Ende gut, alles gut?
Zwar feiert die HLCMR bei ihrem fünften Geburtstag nun endlich „über den Berg zu sein“ (so der Vizepräsident für Studium und Internationales Michael Kämpfer van den Boogart), von einem etablierten System von Law Clinics zu sprechen, ist wohl verfrüht. Obwohl die Law Clinics in den letzten Jahren deutschlandweit wie Pilze aus dem Boden schießen, ist ihre Einbindung in den universitären Hochschulbetrieb immer noch lückenhaft. Wie Susanne Baer feststellte, bleibt die Anerkennung einer grund- und menschenrechtlichen Ausbildung, aber auch die Anerkennung des Formats Law Clinic noch weit hinter dem Möglichen zurück. Noch steht sie als berufsqualifizierende Zusatzausbildung mit Rhetorikkursen oder Angeboten des „Career Centers“ auf einer Stufe, als seien Menschenrechte etwas, mit dem man sich eben „auch noch so nebenbei beschäftigen kann“.
Was uns noch fehlt
Wie die Projekte der HLCMR der letzten Jahre zeigten, ist die Idee und Umsetzung der Clinic bereits bahnbrechend. Law Clinics gehören zum Aushängeschild der Fakultät, lobte der Dekan. Die Präsentationen von Studierenden des abgeschlossenen Zyklus zum NSU-Prozess, zu Arbeitsbedingungen in deutschen Schlachthöfen und zu menschenrechtlichen Möglichkeiten der Verbesserung des Rechts von Flüchtlingskindern auf Zugang zu Gesundheit haben gezeigt, wie Menschenrechte erst im Zusammenspiel mit politischen Prozessen, öffentlichem Diskurs und strategischer Prozessführung erfolgreich sein können.

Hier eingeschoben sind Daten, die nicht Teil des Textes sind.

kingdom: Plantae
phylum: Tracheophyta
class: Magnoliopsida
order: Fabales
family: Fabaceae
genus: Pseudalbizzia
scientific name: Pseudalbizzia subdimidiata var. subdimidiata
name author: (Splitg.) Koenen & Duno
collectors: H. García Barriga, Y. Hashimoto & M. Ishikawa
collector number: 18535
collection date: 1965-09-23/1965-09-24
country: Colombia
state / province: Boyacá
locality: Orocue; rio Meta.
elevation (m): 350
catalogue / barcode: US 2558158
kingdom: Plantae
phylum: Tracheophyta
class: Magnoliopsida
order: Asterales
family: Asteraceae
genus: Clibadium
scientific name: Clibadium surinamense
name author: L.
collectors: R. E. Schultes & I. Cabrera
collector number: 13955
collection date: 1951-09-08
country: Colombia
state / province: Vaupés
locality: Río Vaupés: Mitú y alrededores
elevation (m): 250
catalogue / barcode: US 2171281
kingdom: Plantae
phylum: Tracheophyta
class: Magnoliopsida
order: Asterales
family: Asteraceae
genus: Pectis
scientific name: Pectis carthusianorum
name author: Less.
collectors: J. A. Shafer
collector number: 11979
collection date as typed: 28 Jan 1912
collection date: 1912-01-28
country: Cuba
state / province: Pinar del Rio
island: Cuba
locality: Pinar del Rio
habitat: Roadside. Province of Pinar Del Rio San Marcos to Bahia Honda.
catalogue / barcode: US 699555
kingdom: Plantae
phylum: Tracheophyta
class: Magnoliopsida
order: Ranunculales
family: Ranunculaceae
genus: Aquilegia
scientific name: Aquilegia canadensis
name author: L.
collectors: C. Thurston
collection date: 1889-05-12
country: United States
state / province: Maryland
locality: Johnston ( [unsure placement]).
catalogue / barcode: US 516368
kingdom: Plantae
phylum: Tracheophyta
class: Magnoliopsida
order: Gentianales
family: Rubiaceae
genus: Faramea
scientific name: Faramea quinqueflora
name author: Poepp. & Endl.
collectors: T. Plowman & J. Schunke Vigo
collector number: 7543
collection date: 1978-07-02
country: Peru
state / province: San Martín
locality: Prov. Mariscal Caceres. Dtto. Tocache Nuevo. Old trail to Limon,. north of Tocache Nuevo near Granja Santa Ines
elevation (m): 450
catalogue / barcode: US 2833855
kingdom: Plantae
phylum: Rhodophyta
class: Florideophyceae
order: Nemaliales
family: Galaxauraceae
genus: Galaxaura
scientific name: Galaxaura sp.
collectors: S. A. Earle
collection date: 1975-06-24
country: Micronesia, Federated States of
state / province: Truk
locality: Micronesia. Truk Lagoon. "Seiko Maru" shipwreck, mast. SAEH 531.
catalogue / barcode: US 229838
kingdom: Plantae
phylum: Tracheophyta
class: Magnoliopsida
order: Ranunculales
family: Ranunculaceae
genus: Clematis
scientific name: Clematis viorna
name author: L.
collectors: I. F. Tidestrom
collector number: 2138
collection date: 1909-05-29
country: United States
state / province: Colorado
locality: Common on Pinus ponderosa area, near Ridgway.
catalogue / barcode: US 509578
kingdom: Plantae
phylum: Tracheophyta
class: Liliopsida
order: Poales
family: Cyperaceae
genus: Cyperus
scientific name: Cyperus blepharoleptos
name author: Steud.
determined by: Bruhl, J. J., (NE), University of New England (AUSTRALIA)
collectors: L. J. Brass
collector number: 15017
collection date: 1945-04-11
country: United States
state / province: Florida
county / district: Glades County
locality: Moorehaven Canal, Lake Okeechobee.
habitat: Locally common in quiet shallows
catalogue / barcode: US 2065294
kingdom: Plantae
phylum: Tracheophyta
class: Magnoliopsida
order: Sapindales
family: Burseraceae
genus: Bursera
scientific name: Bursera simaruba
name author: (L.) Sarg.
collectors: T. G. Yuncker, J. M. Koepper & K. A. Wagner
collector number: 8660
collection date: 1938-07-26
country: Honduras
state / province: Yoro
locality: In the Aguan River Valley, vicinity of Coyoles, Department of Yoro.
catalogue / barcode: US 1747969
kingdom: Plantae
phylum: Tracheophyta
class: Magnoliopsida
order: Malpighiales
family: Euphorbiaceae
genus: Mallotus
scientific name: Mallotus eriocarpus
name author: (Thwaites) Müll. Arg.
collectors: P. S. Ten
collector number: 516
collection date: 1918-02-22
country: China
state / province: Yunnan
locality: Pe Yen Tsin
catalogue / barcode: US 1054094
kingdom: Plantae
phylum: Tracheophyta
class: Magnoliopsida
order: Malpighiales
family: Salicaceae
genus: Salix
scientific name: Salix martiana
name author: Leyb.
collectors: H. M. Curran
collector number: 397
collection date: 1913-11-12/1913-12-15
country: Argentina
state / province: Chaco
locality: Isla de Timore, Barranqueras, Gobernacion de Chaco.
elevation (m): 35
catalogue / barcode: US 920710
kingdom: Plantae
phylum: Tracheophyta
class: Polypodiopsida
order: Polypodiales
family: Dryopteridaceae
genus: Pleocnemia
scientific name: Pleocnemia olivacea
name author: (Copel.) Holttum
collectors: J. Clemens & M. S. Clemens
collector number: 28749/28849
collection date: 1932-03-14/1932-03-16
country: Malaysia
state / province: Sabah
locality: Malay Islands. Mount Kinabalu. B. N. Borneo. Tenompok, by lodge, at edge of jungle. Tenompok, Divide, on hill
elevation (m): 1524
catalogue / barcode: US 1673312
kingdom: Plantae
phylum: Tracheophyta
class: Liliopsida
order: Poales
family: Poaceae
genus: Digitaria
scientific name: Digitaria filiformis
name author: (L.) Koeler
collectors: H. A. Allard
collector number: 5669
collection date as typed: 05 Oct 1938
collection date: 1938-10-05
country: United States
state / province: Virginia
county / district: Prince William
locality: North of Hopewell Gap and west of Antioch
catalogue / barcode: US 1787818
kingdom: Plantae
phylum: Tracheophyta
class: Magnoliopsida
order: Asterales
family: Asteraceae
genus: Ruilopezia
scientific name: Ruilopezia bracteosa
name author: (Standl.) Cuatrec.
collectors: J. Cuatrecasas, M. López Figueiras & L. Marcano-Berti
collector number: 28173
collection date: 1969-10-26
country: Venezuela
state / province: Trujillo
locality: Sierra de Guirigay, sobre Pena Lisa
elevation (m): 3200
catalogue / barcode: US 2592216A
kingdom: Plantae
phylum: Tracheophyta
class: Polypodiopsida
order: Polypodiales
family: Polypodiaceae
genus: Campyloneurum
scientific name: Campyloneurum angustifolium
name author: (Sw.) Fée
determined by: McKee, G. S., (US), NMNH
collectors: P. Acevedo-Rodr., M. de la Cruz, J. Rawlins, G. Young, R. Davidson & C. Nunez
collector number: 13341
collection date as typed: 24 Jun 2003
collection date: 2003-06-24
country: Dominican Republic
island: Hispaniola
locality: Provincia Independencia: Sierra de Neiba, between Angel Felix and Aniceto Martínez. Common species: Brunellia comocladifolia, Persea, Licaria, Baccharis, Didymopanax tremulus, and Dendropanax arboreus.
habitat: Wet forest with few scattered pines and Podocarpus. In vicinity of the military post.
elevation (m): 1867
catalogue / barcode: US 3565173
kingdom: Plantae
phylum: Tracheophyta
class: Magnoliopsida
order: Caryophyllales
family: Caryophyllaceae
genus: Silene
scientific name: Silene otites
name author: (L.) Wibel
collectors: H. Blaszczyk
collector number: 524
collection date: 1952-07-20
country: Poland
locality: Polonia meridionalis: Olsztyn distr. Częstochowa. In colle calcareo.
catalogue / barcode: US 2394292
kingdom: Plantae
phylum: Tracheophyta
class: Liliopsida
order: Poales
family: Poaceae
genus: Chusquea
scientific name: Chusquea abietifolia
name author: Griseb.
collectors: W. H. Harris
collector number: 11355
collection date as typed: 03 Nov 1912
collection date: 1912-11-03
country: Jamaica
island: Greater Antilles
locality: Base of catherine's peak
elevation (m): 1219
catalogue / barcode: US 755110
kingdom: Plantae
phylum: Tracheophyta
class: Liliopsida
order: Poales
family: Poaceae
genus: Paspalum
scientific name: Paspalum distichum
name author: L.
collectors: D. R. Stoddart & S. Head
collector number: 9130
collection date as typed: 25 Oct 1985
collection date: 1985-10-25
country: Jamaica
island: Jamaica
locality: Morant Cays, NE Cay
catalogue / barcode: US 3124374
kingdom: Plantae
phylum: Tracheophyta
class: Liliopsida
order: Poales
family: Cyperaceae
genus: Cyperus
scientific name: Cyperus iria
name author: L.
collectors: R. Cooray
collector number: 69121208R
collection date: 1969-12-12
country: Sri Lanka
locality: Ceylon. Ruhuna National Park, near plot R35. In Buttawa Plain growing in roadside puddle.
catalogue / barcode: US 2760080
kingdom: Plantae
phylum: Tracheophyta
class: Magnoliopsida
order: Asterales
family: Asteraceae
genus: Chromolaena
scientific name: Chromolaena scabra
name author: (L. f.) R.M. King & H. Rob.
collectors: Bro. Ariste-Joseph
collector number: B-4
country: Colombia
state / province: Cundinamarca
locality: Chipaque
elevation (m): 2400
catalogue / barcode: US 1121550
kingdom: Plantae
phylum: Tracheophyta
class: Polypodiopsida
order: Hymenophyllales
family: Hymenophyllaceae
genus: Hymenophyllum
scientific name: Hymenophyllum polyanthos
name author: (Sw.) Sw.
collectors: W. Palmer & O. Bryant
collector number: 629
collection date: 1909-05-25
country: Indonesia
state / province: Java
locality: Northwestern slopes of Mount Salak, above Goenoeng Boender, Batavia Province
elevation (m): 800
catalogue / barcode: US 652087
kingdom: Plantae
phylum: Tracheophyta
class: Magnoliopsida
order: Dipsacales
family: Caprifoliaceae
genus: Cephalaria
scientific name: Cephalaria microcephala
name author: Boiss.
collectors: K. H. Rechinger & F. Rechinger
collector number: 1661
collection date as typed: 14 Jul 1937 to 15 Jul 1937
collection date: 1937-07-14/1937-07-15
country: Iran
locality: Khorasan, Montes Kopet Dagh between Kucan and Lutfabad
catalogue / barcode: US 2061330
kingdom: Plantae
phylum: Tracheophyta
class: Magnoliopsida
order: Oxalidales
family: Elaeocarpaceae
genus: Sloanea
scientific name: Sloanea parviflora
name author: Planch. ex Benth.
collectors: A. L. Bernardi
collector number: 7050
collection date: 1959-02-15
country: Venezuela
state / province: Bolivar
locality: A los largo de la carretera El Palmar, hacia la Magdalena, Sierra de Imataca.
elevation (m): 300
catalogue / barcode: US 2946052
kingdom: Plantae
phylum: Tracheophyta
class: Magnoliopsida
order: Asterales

Allerdings bedarf es einer Aufwertung der Bedeutung der Clinic und einer festeren Verankerung im institutionellen Aufbau der Universitäten, so Susanne Baer.
Hinzufügen würde ich, dass Diversity-Kompetenzen und eine Sensibilisierung für Grund- und Menschenrechte nicht etwas sein sollten, was nur einer handverlesenen Zahl von ohnehin schon engagierten Studierenden ermöglicht wird, sondern Einzug in den Universitätsbetrieb insgesamt erhalten sollte. Dass wir erst am Anfang einer langen Entwicklung stehen, zeigte diese Jubiläumsfeier.